- **Exercise goal**: Report every line of the entries that contains the word "lines".

- **The input**:
- - - - - - -

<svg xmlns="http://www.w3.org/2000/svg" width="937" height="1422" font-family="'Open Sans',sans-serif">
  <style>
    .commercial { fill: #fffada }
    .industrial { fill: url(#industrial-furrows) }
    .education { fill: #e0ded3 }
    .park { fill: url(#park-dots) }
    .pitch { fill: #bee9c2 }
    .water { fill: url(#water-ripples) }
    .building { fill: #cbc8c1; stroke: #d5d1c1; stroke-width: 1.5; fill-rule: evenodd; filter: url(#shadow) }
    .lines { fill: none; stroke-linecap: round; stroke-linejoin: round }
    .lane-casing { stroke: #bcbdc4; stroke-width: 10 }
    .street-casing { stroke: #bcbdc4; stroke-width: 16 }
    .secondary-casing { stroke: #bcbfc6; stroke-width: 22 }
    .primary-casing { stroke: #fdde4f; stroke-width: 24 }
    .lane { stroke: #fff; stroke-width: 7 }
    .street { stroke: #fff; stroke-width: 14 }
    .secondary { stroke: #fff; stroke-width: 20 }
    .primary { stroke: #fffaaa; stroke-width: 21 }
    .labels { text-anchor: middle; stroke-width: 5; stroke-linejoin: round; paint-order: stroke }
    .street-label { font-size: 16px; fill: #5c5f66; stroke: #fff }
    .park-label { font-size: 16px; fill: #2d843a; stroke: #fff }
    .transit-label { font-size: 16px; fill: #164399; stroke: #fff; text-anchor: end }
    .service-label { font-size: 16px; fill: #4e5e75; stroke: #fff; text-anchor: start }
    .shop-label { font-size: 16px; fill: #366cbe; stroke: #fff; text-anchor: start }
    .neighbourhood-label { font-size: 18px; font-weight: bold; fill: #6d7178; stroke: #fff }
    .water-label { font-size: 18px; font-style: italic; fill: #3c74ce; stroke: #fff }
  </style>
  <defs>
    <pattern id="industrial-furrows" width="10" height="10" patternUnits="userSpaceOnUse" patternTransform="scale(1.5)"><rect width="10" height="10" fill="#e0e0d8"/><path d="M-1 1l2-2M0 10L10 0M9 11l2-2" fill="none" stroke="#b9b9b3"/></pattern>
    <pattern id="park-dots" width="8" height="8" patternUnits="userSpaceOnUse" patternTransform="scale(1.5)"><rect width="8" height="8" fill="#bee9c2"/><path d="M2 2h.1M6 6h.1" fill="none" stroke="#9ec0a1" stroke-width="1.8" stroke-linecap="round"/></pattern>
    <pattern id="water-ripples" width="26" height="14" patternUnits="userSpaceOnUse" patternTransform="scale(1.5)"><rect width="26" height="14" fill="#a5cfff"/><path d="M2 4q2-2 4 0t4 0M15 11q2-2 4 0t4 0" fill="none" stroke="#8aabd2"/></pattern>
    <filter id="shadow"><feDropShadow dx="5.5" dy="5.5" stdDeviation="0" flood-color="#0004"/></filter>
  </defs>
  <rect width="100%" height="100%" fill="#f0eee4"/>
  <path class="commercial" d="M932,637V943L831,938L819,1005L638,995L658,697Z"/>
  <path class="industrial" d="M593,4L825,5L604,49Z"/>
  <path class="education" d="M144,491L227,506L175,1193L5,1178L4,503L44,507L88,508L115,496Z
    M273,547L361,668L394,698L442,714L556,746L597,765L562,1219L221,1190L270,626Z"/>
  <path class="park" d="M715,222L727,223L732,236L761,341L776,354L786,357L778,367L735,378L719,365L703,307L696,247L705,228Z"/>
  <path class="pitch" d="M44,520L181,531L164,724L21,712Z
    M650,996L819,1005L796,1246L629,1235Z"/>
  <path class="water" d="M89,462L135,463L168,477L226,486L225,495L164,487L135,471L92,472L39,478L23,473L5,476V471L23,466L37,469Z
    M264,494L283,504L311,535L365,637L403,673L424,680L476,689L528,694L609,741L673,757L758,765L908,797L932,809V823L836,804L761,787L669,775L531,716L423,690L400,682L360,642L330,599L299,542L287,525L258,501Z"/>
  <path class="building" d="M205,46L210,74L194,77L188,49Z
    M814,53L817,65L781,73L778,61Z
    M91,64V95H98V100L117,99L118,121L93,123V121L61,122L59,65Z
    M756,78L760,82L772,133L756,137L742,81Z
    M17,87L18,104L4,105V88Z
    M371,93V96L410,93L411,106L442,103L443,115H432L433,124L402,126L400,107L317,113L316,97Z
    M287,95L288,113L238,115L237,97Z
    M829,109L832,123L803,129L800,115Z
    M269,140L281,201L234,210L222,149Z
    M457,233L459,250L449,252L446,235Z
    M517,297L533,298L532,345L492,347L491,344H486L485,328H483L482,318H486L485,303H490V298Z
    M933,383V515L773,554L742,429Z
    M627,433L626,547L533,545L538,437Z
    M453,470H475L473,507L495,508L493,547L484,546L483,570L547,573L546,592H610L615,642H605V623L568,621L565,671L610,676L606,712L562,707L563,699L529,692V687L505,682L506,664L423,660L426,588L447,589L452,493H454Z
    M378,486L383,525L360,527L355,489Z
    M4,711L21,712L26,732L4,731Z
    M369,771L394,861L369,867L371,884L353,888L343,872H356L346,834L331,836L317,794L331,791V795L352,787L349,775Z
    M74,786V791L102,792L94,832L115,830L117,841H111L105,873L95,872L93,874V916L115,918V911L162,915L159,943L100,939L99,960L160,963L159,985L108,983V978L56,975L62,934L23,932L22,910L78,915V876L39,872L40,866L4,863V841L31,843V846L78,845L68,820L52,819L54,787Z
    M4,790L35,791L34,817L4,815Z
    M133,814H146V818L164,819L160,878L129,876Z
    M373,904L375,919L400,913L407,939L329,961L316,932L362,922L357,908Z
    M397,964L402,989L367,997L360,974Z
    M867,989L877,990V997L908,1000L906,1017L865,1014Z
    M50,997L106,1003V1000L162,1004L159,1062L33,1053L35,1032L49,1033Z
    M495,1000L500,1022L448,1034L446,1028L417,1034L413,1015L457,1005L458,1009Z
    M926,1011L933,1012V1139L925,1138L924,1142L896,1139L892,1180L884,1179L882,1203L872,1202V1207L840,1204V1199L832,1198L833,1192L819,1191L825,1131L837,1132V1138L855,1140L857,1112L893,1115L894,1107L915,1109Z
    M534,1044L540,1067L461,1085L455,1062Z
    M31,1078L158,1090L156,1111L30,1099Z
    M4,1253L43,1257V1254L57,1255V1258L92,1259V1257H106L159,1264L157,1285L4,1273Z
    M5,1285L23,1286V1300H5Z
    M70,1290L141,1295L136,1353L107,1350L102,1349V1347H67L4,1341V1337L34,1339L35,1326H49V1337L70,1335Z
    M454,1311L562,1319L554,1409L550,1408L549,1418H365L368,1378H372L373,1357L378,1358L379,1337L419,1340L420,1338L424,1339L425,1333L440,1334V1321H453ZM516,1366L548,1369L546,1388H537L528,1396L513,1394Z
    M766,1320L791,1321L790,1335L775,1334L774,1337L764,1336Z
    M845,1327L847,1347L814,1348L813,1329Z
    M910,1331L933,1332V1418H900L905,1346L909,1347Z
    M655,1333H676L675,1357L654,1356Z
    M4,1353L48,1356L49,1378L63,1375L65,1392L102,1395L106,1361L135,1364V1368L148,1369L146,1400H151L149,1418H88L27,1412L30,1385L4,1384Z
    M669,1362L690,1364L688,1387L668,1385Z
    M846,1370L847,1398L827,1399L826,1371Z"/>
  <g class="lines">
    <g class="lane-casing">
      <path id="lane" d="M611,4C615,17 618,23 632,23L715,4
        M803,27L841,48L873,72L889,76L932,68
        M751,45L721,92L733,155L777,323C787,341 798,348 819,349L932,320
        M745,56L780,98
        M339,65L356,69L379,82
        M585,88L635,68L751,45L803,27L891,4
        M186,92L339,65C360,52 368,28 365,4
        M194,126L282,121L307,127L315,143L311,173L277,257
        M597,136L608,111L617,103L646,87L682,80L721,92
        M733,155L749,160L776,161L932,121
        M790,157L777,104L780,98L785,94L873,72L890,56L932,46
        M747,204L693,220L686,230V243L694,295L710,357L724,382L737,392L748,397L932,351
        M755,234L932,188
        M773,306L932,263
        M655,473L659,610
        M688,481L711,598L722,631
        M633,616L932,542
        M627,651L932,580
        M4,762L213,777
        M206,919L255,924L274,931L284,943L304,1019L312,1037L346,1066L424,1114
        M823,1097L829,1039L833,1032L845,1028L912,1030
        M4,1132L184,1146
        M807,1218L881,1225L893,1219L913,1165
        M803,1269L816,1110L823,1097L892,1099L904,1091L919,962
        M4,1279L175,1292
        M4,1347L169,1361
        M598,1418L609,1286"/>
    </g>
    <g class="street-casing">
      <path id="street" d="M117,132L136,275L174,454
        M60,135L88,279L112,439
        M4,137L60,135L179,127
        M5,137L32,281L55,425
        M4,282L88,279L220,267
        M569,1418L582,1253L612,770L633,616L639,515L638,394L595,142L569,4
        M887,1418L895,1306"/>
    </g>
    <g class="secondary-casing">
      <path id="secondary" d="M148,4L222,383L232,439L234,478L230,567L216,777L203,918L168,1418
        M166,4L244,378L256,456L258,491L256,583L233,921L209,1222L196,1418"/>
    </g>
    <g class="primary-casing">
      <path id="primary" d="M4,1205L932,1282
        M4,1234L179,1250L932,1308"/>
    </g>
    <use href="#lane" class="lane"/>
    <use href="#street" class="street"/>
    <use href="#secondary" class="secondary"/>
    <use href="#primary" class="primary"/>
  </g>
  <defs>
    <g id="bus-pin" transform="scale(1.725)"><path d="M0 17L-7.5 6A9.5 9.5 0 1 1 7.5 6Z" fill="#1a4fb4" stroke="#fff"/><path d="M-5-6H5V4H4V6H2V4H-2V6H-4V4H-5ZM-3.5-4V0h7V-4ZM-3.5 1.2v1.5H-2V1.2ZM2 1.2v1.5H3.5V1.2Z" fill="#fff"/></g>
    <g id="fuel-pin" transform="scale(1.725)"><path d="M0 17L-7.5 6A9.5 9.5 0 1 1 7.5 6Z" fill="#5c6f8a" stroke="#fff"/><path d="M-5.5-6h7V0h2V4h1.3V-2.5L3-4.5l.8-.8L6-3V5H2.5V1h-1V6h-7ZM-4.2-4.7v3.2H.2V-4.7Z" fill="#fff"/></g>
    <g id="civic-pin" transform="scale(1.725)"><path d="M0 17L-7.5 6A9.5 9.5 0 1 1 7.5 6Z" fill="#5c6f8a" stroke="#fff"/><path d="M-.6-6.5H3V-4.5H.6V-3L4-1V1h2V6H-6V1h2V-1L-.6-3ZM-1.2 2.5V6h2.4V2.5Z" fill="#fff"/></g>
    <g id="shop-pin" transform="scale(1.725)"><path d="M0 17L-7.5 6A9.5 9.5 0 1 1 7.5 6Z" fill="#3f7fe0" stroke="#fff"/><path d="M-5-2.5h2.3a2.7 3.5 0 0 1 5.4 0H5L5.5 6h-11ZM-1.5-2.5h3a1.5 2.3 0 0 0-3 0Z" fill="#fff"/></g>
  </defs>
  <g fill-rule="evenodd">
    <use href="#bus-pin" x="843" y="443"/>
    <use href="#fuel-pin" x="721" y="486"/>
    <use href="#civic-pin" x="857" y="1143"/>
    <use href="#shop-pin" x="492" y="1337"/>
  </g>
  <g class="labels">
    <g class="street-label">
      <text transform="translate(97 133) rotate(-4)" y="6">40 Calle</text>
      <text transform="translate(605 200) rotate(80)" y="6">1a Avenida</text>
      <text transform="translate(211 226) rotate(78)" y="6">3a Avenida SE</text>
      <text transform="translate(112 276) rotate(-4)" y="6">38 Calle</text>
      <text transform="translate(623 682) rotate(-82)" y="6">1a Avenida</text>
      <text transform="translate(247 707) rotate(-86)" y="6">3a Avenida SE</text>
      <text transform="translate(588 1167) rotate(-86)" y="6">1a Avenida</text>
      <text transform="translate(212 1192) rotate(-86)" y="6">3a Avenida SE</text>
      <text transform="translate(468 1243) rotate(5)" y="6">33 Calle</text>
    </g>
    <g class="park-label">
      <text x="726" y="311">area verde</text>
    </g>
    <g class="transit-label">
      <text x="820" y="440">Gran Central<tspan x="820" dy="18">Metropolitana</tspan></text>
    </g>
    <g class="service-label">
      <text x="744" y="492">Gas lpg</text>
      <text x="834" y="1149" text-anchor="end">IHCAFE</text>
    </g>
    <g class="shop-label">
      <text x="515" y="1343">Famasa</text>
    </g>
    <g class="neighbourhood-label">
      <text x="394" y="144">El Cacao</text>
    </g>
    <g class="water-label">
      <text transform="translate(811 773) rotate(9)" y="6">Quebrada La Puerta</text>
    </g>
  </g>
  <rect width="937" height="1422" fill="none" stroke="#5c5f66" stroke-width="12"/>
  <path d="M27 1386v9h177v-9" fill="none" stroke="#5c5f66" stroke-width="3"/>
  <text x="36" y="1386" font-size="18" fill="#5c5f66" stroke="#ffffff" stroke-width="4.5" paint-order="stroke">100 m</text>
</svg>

- - - - - - -

- **Answer space**:
    .lines { fill: none; stroke-linecap: round; stroke-linejoin: round }
  <g class="lines">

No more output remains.